Я достал из внутреннего кармана узкий футляр с моим приобретением и приготовился снять крышку, когда к столу подошла Марина с нашими сэндвичами. Я специально повернул футляр таким образом, чтобы ей тоже было видно. Ожерелье лежало во всю длину на подушке из белой ваты. Марина наклонилась ближе и тут же вынесла свой вердикт:
– Какая прелесть!
Том одобряюще кивнул, видимо, онемев от лицезрения посверкивающего маленького шедевра, изготовленного божественными ручками его ненаглядной.
Я протянул ожерелье Марине:
– А можно посмотреть его на вас?
Я ничего другого не имел в виду, просто чтобы она выступила в роли модели, но когда она приложила эту вещицу к своей смуглой шее в вырезе расстегнутой на одну пуговицу бирюзовой кофточки, у меня вдруг созрел новый план. Я решил сделать ей подарок. В конце концов, я куплю для Рэйчел что-то другое, а это ожерелье ей так шло, что, казалось, принадлежало ей и только ей. Да вот беда, если она подумает, что я за ней приударяю (а именно это я и делал, без всякой надежды на успех), я могу поставить ее в неловкое положение, и тогда она просто откажется от моего презента.
– Нет, нет, – сказал я. – Наденьте, как полагается.
Пока она возилась сзади с застежкой, я лихорадочно соображал, что бы такое соврать, дабы преодолеть возможное сопротивление.
– Кто-то мне сказал, что у вас сегодня день рождения.
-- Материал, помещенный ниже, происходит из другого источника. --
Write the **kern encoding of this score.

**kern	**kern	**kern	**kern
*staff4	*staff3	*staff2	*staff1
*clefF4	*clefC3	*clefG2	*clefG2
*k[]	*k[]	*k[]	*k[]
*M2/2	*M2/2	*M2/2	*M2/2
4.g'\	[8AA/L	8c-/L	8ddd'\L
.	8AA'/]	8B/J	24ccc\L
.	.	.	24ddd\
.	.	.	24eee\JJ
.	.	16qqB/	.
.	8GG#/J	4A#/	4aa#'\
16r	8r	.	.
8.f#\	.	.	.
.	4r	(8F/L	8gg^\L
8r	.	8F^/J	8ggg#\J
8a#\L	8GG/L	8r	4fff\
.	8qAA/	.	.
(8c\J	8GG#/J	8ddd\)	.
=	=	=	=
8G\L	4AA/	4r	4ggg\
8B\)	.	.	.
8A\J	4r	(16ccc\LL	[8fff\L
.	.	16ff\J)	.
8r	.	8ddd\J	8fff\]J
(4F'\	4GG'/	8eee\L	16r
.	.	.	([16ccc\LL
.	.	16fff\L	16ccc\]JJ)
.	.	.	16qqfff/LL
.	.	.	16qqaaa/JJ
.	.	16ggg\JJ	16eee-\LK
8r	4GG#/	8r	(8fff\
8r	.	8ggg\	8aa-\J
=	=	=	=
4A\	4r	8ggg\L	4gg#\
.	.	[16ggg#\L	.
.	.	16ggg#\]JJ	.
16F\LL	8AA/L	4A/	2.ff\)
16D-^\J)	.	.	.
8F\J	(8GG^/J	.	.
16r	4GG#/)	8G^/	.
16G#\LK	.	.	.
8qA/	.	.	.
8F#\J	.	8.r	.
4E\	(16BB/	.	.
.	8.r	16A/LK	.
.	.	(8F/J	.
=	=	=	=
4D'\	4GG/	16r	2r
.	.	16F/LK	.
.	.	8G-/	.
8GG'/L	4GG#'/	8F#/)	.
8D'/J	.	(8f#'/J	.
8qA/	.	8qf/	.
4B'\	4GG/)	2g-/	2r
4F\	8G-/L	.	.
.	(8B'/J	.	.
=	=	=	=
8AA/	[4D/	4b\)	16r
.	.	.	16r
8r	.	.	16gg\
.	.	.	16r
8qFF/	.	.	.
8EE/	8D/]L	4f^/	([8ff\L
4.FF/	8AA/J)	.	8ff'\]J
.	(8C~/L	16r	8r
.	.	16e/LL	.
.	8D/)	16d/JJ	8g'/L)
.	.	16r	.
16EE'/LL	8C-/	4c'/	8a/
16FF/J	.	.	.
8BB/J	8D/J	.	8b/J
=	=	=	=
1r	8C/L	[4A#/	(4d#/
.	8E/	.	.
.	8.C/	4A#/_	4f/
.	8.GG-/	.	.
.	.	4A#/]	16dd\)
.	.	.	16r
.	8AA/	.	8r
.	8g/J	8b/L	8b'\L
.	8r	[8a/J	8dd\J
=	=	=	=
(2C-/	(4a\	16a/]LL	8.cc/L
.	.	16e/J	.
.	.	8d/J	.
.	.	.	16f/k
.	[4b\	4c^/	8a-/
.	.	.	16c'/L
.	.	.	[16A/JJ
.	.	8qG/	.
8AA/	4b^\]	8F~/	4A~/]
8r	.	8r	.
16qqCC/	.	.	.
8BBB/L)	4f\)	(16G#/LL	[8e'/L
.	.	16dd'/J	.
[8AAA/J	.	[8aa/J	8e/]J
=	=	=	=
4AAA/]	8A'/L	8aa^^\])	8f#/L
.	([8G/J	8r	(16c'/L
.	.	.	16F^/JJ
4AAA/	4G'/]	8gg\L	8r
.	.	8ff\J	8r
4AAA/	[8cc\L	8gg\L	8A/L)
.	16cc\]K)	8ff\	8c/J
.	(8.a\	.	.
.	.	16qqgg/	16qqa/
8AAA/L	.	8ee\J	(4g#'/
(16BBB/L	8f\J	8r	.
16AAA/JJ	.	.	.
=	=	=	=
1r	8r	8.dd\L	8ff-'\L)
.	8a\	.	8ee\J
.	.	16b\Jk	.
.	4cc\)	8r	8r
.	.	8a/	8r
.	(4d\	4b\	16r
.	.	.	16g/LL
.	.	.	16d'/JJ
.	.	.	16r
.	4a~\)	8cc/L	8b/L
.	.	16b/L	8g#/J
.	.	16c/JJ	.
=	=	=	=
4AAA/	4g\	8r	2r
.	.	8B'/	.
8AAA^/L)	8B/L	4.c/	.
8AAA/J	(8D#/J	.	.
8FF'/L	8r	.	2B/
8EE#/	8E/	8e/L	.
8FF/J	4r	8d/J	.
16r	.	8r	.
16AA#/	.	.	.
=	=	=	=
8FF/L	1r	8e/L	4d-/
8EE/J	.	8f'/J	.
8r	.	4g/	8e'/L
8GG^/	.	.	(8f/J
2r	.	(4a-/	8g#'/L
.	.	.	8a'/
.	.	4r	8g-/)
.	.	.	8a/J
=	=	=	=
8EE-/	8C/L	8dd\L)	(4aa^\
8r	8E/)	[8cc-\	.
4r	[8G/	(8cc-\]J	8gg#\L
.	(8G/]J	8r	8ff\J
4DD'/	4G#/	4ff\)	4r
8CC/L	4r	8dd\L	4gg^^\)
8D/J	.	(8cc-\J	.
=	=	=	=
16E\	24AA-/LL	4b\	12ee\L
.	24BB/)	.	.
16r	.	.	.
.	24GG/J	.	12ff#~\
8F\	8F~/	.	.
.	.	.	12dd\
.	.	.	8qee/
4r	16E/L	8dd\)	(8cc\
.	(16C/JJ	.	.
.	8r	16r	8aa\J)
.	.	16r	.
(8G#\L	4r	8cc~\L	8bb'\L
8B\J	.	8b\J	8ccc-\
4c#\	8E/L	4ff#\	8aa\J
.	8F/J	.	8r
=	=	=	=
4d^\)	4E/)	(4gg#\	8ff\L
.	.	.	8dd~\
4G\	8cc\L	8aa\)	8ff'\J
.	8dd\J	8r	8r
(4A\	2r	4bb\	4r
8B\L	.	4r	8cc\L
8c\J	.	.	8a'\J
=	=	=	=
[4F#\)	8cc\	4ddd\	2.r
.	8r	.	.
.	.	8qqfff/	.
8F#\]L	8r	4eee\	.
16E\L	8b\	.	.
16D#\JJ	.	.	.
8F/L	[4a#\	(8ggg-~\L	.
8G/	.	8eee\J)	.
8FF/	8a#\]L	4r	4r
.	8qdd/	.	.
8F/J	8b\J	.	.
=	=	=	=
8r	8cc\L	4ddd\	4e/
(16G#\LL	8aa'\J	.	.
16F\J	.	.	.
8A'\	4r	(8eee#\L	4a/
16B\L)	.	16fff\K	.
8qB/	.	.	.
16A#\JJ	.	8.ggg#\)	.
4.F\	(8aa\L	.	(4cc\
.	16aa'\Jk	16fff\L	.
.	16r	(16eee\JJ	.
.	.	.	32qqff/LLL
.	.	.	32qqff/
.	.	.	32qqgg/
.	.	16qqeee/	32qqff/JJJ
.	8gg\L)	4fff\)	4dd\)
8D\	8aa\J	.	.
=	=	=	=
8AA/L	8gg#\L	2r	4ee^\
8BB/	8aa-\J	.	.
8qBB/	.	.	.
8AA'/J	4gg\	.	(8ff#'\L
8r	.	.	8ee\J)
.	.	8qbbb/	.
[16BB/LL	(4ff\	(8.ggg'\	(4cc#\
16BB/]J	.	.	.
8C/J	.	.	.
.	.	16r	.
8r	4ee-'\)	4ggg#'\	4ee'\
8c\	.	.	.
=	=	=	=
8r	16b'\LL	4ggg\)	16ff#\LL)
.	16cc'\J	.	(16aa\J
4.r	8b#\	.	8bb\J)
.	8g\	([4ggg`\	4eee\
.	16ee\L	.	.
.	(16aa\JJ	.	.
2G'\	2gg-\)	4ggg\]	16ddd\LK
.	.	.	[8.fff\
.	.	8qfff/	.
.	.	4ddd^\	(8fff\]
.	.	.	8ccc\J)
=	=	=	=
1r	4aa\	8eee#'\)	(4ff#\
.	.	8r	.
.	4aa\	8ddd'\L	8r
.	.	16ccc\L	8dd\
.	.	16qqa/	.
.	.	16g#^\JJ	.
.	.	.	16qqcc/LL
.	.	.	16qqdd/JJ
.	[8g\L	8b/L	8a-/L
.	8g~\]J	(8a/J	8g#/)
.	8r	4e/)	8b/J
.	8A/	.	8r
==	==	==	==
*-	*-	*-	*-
Это правда, Марина, или надо мной просто пошутили?
– Не сегодня. На той неделе.
– На этой, на той, какая разница! Вы уже живете в особой ауре, это написано у вас на лице.
Она, наконец, справилась с застежкой и улыбнулась.
– Особая аура? Что это значит?
– Я утром купил это ожерелье без всякого повода. Я собирался подарить его, но еще не знал кому. Вам оно очень идет, и я хочу, чтобы вы его себе оставили. Вот что значит особая аура. Это мощная сила, заставляющая людей совершать странные поступки. Утром я не знал что, оказывается, покупаю это ожерелье для вас.
Поначалу она обрадовалась, и я уже решил, что мне это сошло с рук. По ее живым карим глазам видно было, что она польщена, тронута и явно горит желанием оставить себе красивую вещицу, но когда первая радость миновала и она задумалась, в этих же карих глазах появились растерянность и озабоченность.
– Мистер Гласс, вы очень хороший, спасибо, конечно, но я не могу. Нам нельзя брать подарки от клиентов.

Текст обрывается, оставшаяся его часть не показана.